PASSAGE TO READ

-- Start --

Share your dilemmas and get honest opinions from other Mumsnetters.

AIBU to tell DH I am not moving out of London?

436 replies

canoso77 · 08/05/2017 10:03

I am very upset with DH's attitude and I actually can't believe it. We've been married 12 years and have 3 young sons. For the duration of this I have been a "trailing spouse" because he's been involved in the diplomatic service. We've lived in some restrictive places and it's not always been easy with young children.
We returned to London 18 months ago and by a fluke chance, managed to get the boys into a great school where they can remain until 13. I love being back in London and have made lots of friends via the school. I'm European and feel comfortable in this area. Generally it's a wider range of people than when we were abroad and I'm enjoying that.
DH is now in a different role which will still involve travel but he doesn't need to physically be in an office most days.
Now he has announced that he wants to move somewhere nearer to his boat and where he feels the boys can have more space and we can "chill" as s family more. In other words, Devon or Dorset! I told him that I'm happy where we are now. I don't want to uproot the boys again. I know Devon isn't the middle of nowhere, but it might as well be as I know nobody there. Also, if I was thinking about returning to work in the future, this move is drastically limiting my options. He said he's sure I'll make a go if it down there and I'll be busy anyway with a larger house to run, plus the boys and there will be no time to be bored!
What annoys me most, is that he was making promises to the boys about going sailing or rock climbing every weekend and this kind of thing - making it sound like one long holiday.

-- End --

INSTRUCTION A
Output the records as a numbered list, from the start of the records down to the line containing "collection date: 1982-11-21". Include that line and leave out blank lines.

DATASET EXCERPTS

-- Start --

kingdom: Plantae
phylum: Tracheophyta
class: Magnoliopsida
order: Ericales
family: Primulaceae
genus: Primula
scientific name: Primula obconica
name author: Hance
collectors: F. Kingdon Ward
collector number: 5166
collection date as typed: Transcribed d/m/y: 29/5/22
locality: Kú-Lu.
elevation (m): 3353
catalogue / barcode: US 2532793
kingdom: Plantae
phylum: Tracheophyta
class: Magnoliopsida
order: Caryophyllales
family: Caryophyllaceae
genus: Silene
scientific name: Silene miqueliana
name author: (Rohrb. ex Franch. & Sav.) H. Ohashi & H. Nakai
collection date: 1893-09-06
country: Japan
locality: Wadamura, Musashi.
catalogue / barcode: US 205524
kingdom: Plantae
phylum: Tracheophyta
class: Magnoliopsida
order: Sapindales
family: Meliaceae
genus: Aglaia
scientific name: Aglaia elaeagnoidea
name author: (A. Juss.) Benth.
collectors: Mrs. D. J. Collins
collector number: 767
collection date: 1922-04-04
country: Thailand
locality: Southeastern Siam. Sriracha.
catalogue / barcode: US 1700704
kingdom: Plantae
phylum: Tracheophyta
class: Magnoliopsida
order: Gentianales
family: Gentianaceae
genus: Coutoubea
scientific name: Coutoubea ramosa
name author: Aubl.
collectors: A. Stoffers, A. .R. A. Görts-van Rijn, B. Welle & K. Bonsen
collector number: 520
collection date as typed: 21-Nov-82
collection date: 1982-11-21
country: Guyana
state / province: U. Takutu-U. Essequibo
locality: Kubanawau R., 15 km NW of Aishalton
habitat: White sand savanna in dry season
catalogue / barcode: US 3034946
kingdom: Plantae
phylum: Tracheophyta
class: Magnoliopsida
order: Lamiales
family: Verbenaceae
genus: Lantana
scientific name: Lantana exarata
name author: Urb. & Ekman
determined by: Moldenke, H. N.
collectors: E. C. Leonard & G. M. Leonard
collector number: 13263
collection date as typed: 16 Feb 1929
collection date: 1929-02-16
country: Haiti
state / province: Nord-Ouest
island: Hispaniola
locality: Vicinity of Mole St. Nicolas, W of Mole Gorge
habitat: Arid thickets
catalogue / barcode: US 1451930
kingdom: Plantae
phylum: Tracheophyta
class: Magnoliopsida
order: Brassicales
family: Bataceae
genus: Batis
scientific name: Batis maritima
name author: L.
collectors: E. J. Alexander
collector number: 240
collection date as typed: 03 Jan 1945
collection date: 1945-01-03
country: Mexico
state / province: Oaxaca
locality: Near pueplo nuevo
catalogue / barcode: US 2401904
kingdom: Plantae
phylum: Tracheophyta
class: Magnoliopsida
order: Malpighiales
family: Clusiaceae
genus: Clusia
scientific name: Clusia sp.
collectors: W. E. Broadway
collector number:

-- End --

INSTRUCTION B
Repeat the forum post word for word from "Share your dilemmas" down to "I'm enjoying that.", including both of those passages.

FULL ANSWER A
1. kingdom: Plantae
2. phylum: Tracheophyta
3. class: Magnoliopsida
4. order: Ericales
5. family: Primulaceae
6. genus: Primula
7. scientific name: Primula obconica
8. name author: Hance
9. collectors: F. Kingdon Ward
10. collector number: 5166
11. collection date as typed: Transcribed d/m/y: 29/5/22
12. locality: Kú-Lu.
13. elevation (m): 3353
14. catalogue / barcode: US 2532793
15. kingdom: Plantae
16. phylum: Tracheophyta
17. class: Magnoliopsida
18. order: Caryophyllales
19. family: Caryophyllaceae
20. genus: Silene
21. scientific name: Silene miqueliana
22. name author: (Rohrb. ex Franch. & Sav.) H. Ohashi & H. Nakai
23. collection date: 1893-09-06
24. country: Japan
25. locality: Wadamura, Musashi.
26. catalogue / barcode: US 205524
27. kingdom: Plantae
28. phylum: Tracheophyta
29. class: Magnoliopsida
30. order: Sapindales
31. family: Meliaceae
32. genus: Aglaia
33. scientific name: Aglaia elaeagnoidea
34. name author: (A. Juss.) Benth.
35. collectors: Mrs. D. J. Collins
36. collector number: 767
37. collection date: 1922-04-04
38. country: Thailand
39. locality: Southeastern Siam. Sriracha.
40. catalogue / barcode: US 1700704
41. kingdom: Plantae
42. phylum: Tracheophyta
43. class: Magnoliopsida
44. order: Gentianales
45. family: Gentianaceae
46. genus: Coutoubea
47. scientific name: Coutoubea ramosa
48. name author: Aubl.
49. collectors: A. Stoffers, A. .R. A. Görts-van Rijn, B. Welle & K. Bonsen
50. collector number: 520
51. collection date as typed: 21-Nov-82
52. collection date: 1982-11-21

FULL ANSWER B
Share your dilemmas and get honest opinions from other Mumsnetters.

AIBU to tell DH I am not moving out of London?

436 replies

canoso77 · 08/05/2017 10:03

I am very upset with DH's attitude and I actually can't believe it. We've been married 12 years and have 3 young sons. For the duration of this I have been a "trailing spouse" because he's been involved in the diplomatic service. We've lived in some restrictive places and it's not always been easy with young children.
We returned to London 18 months ago and by a fluke chance, managed to get the boys into a great school where they can remain until 13. I love being back in London and have made lots of friends via the school. I'm European and feel comfortable in this area. Generally it's a wider range of people than when we were abroad and I'm enjoying that.